#### [Aim of the task]
Extract the text of all the records below, reproducing each line word for word and leaving out the pictures.
^^^^^^^^^^^^^^^^
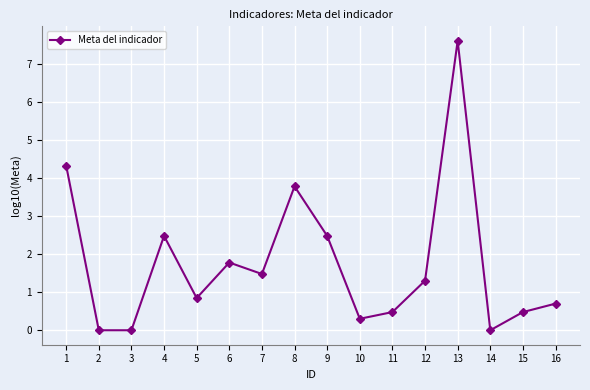

What is the difference between the maximum and second lowest values?

7.6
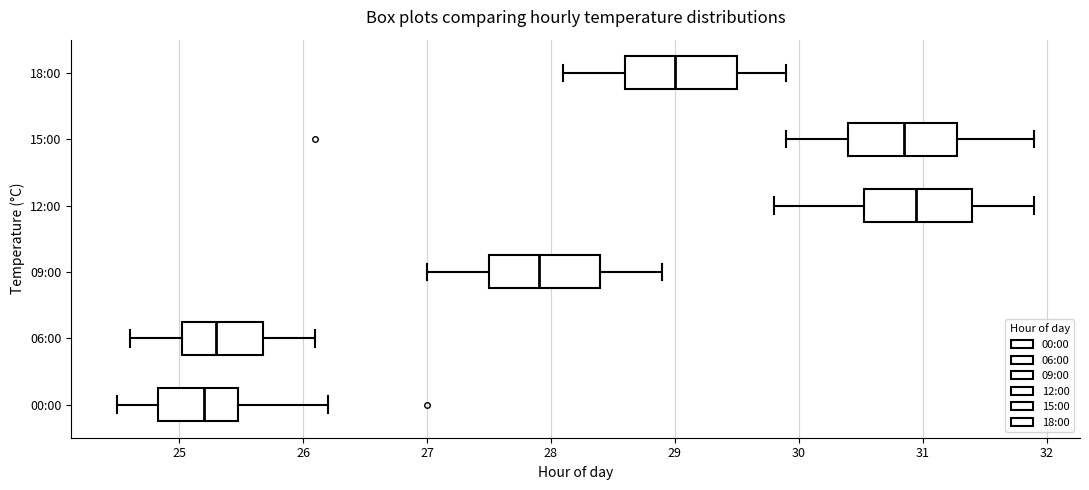

Reading bottom to top, transcribe this box plot: for each box, give where its median line is, the range the box spans, and where its two whiskers end, as read against the x-axis. The values are not printed on the chart, so give them approximately, as read against the axis.

00:00: median 25.2, box 24.8 to 25.5, whiskers 24.5 to 26.2
06:00: median 25.3, box 25.0 to 25.7, whiskers 24.6 to 26.1
09:00: median 27.9, box 27.5 to 28.4, whiskers 27.0 to 28.9
12:00: median 31.0, box 30.5 to 31.4, whiskers 29.8 to 31.9
15:00: median 30.9, box 30.4 to 31.3, whiskers 29.9 to 31.9
18:00: median 29.0, box 28.6 to 29.5, whiskers 28.1 to 29.9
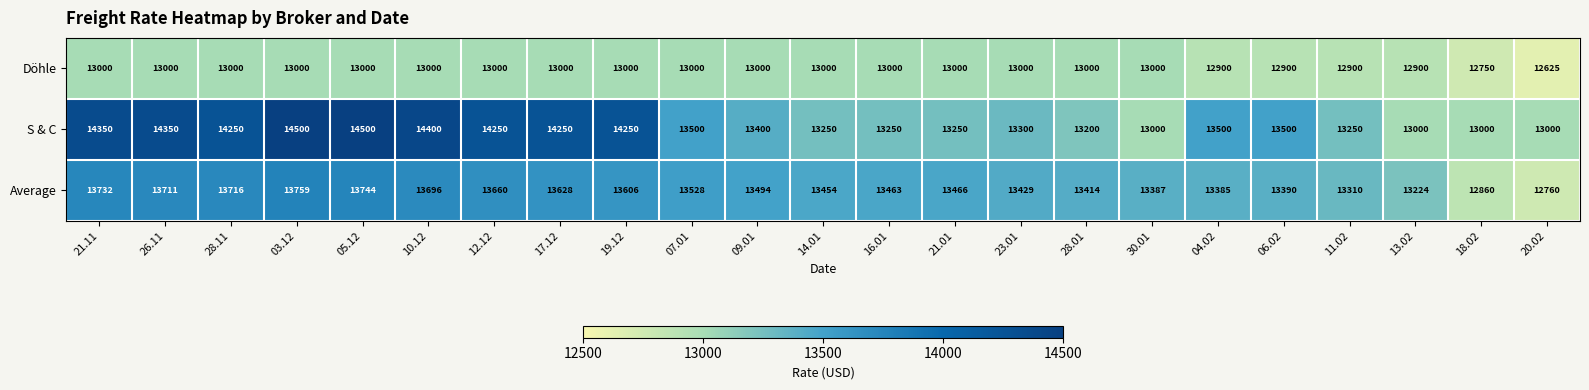

How many series are shown in this chart?

3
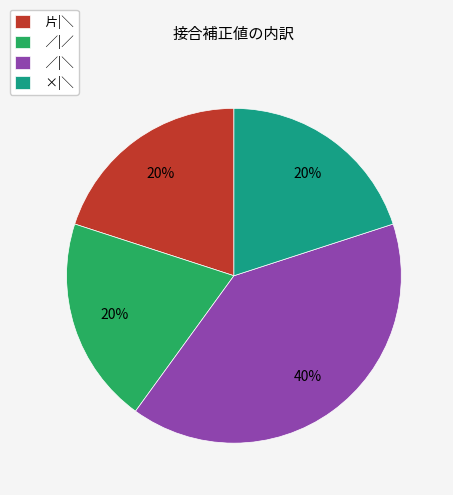

What is the largest slice in the pie chart?

／|＼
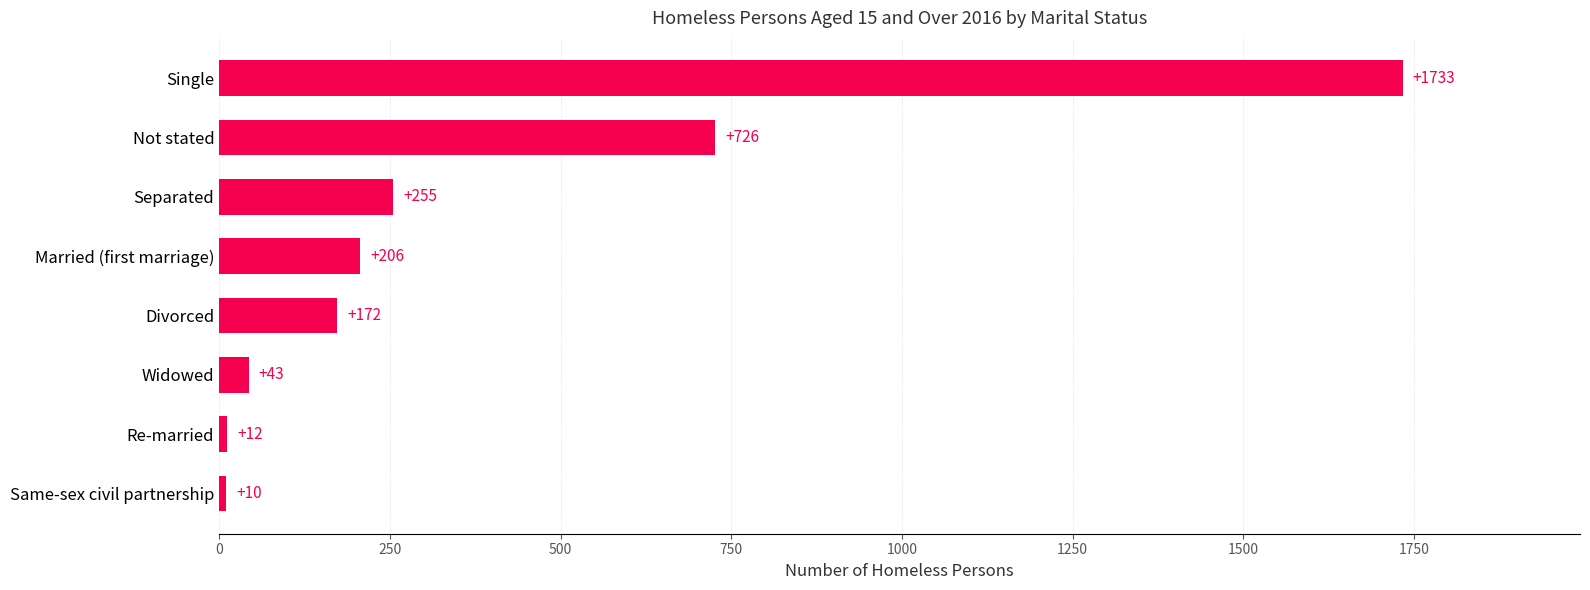

What is the change in value from Same-sex civil partnership to Separated?

+245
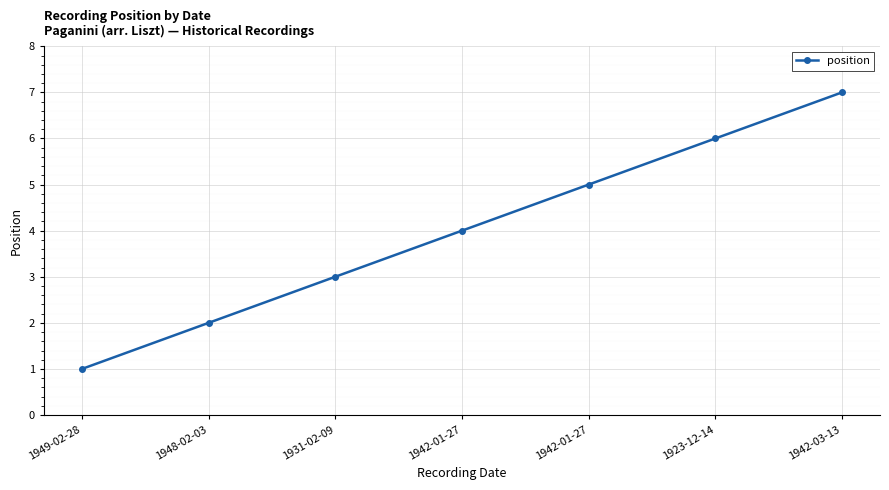

What is the sum of the values at 1949-02-28 and 1942-01-27?

6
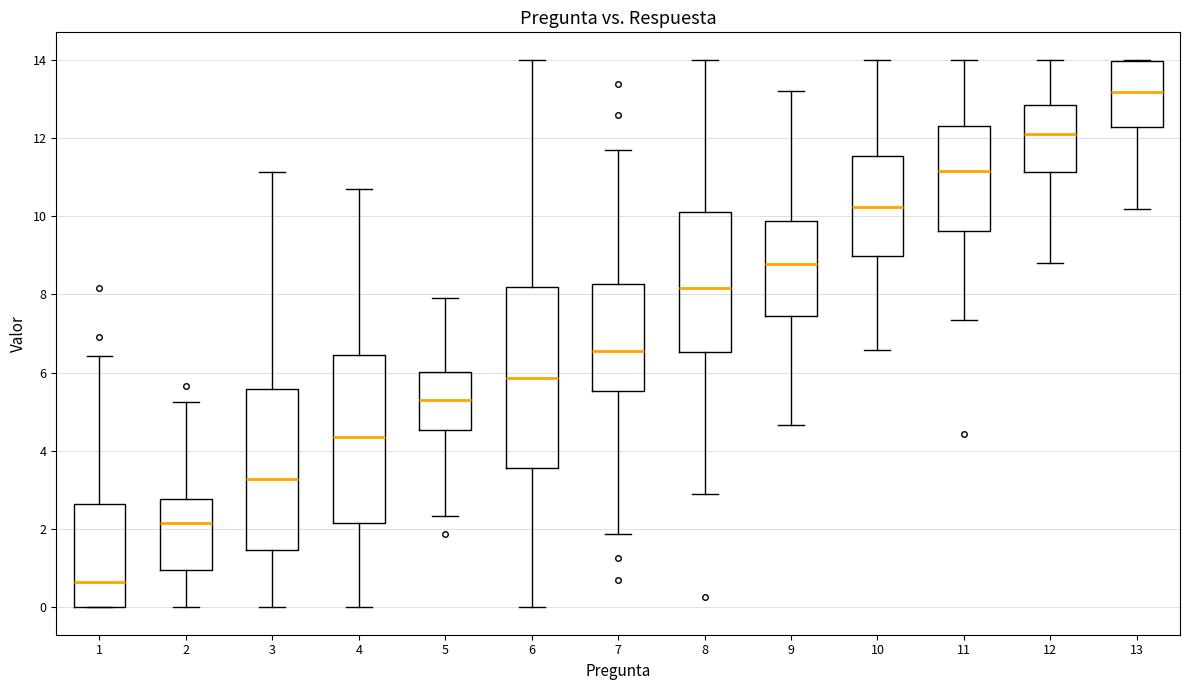

Comparing the boxes themselves (not the whiskers), which one is the tallest?

6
^^^^^^^^^^^^^^^^
#### [Written response]
What is the difference between the maximum and second lowest values?

7.6

Reading bottom to top, transcribe this box plot: for each box, give where its median line is, the range the box spans, and where its two whiskers end, as read against the x-axis. The values are not printed on the chart, so give them approximately, as read against the axis.

00:00: median 25.2, box 24.8 to 25.5, whiskers 24.5 to 26.2
06:00: median 25.3, box 25.0 to 25.7, whiskers 24.6 to 26.1
09:00: median 27.9, box 27.5 to 28.4, whiskers 27.0 to 28.9
12:00: median 31.0, box 30.5 to 31.4, whiskers 29.8 to 31.9
15:00: median 30.9, box 30.4 to 31.3, whiskers 29.9 to 31.9
18:00: median 29.0, box 28.6 to 29.5, whiskers 28.1 to 29.9

How many series are shown in this chart?

3

What is the largest slice in the pie chart?

／|＼

What is the change in value from Same-sex civil partnership to Separated?

+245

What is the sum of the values at 1949-02-28 and 1942-01-27?

6

Comparing the boxes themselves (not the whiskers), which one is the tallest?

6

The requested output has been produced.